* [What is being asked]
Report every line in the records below that contains the word "used", and copy each of those lines in full. Case counts, so count only matches with the same capitalization.

* [Supplied entries]
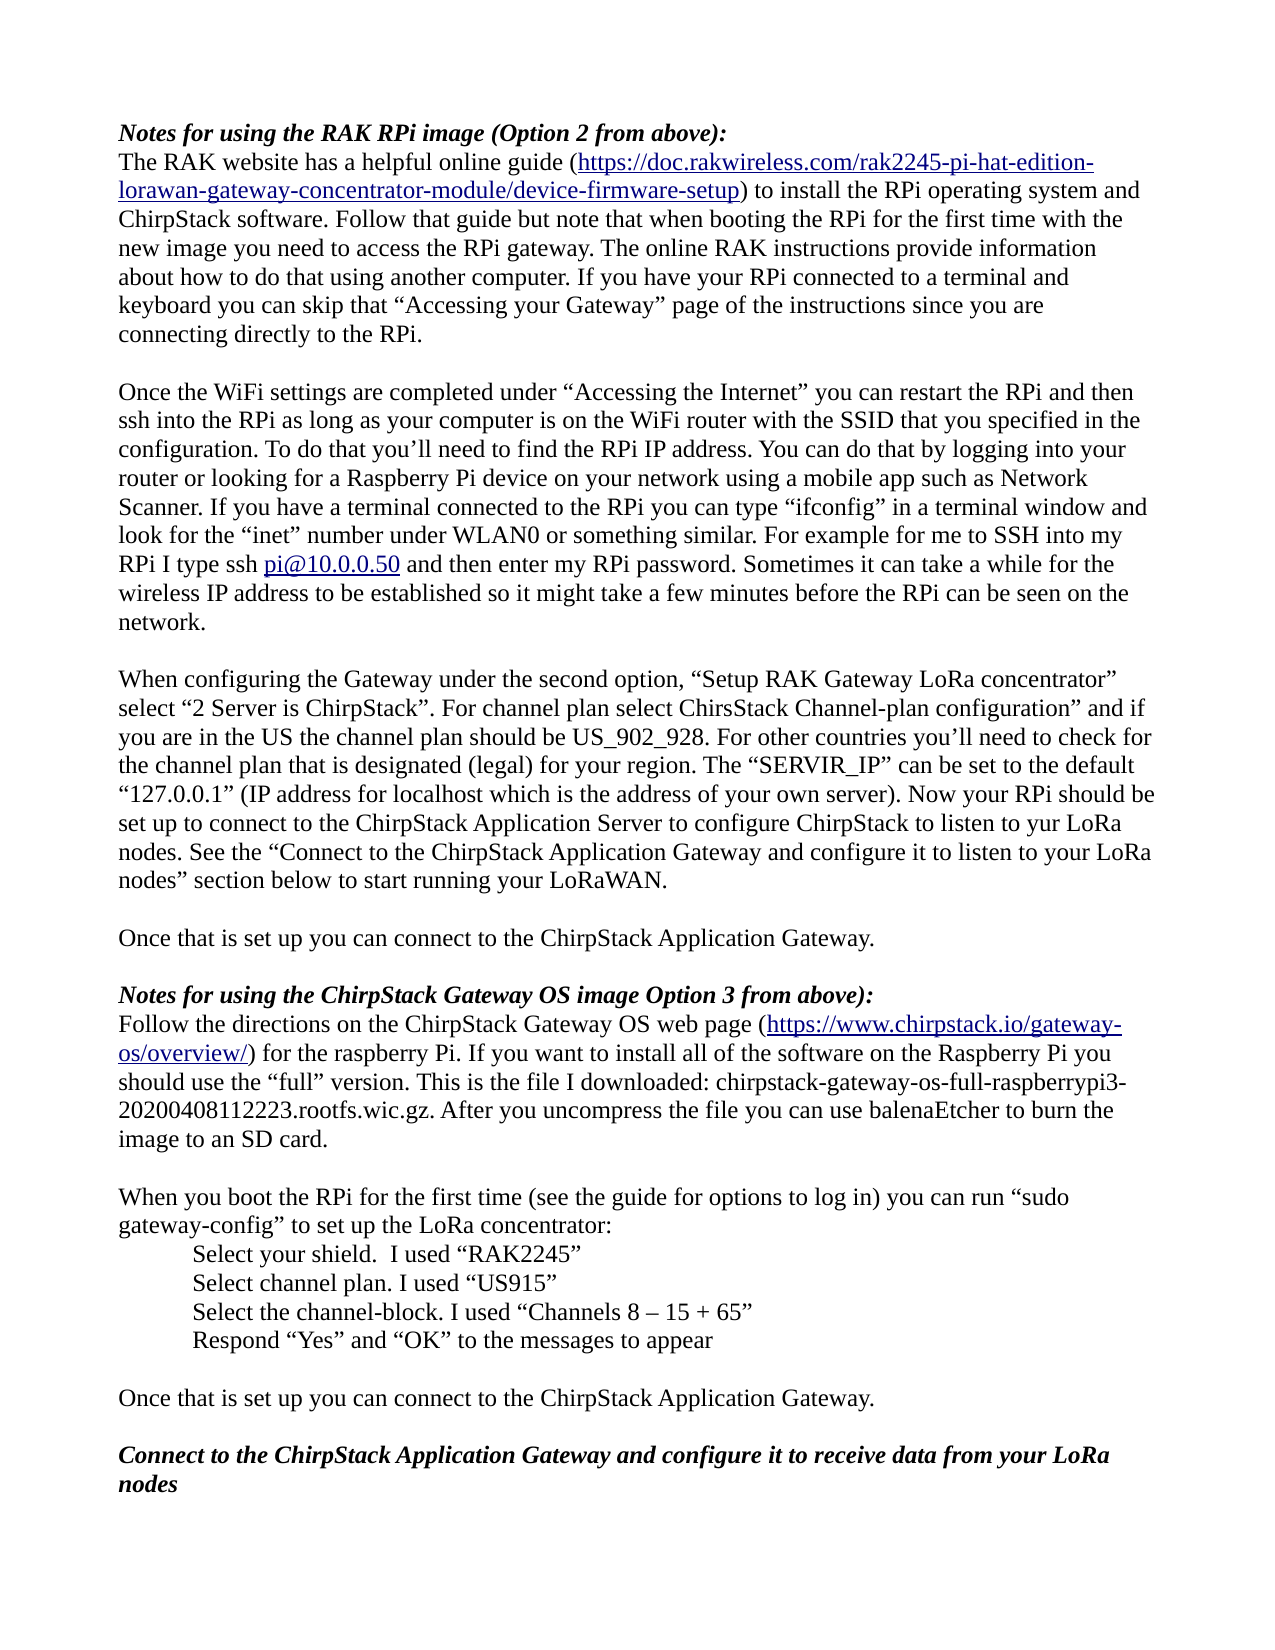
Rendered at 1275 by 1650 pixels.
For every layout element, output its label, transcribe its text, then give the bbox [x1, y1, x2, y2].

text The RAK website has a helpful online guide (https://doc.rakwireless.com/rak2245-pi-hat-edition-lorawan-gateway-concentrator-module/device-firmware-setup) to install the RPi operating system and ChirpStack software. Follow that guide but note that when booting the RPi for the first time with the new image you need to access the RPi gateway. The online RAK instructions provide information about how to do that using another computer. If you have your RPi connected to a terminal and keyboard you can skip that “Accessing your Gateway” page of the instructions since you are connecting directly to the RPi. [118, 147, 1157, 348]
text Once the WiFi settings are completed under “Accessing the Internet” you can restart the RPi and then ssh into the RPi as long as your computer is on the WiFi router with the SSID that you specified in the configuration. To do that you’ll need to find the RPi IP address. You can do that by logging into your router or looking for a Raspberry Pi device on your network using a mobile app such as Network Scanner. If you have a terminal connected to the RPi you can type “ifconfig” in a terminal window and look for the “inet” number under WLAN0 or something similar. For example for me to SSH into my RPi I type ssh pi@10.0.0.50 and then enter my RPi password. Sometimes it can take a while for the wireless IP address to be established so it might take a few minutes before the RPi can be seen on the network. [118, 377, 1157, 636]
text When configuring the Gateway under the second option, “Setup RAK Gateway LoRa concentrator” select “2 Server is ChirpStack”. For channel plan select ChirsStack Channel-plan configuration” and if you are in the US the channel plan should be US_902_928. For other countries you’ll need to check for the channel plan that is designated (legal) for your region. The “SERVIR_IP” can be set to the default “127.0.0.1” (IP address for localhost which is the address of your own server). Now your RPi should be set up to connect to the ChirpStack Application Server to configure ChirpStack to listen to yur LoRa nodes. See the “Connect to the ChirpStack Application Gateway and configure it to listen to your LoRa nodes” section below to start running your LoRaWAN. [118, 664, 1157, 894]
text Select the channel-block. I used “Channels 8 – 15 + 65” [192, 1297, 1157, 1326]
text When you boot the RPi for the first time (see the guide for options to log in) you can run “sudo gateway-config” to set up the LoRa concentrator: [118, 1182, 1157, 1239]
text Notes for using the ChirpStack Gateway OS image Option 3 from above): [118, 981, 1157, 1009]
text Select your shield. I used “RAK2245” [192, 1239, 1157, 1268]
text Respond “Yes” and “OK” to the messages to appear [192, 1326, 1157, 1354]
text Once that is set up you can connect to the ChirpStack Application Gateway. [118, 923, 1157, 952]
text Notes for using the RAK RPi image (Option 2 from above): [118, 118, 1157, 147]
text Select channel plan. I used “US915” [192, 1268, 1157, 1297]
text Follow the directions on the ChirpStack Gateway OS web page (https://www.chirpstack.io/gateway-os/overview/) for the raspberry Pi. If you want to install all of the software on the Raspberry Pi you should use the “full” version. This is the file I downloaded: chirpstack-gateway-os-full-raspberrypi3-20200408112223.rootfs.wic.gz. After you uncompress the file you can use balenaEtcher to burn the image to an SD card. [118, 1009, 1157, 1153]
text Once that is set up you can connect to the ChirpStack Application Gateway. [118, 1383, 1157, 1412]
text Connect to the ChirpStack Application Gateway and configure it to receive data from your LoRa nodes [118, 1441, 1157, 1498]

* [Reply]
text Select the channel-block. I used “Channels 8 – 15 + 65” [192, 1297, 1157, 1326]
text Select your shield. I used “RAK2245” [192, 1239, 1157, 1268]
text Select channel plan. I used “US915” [192, 1268, 1157, 1297]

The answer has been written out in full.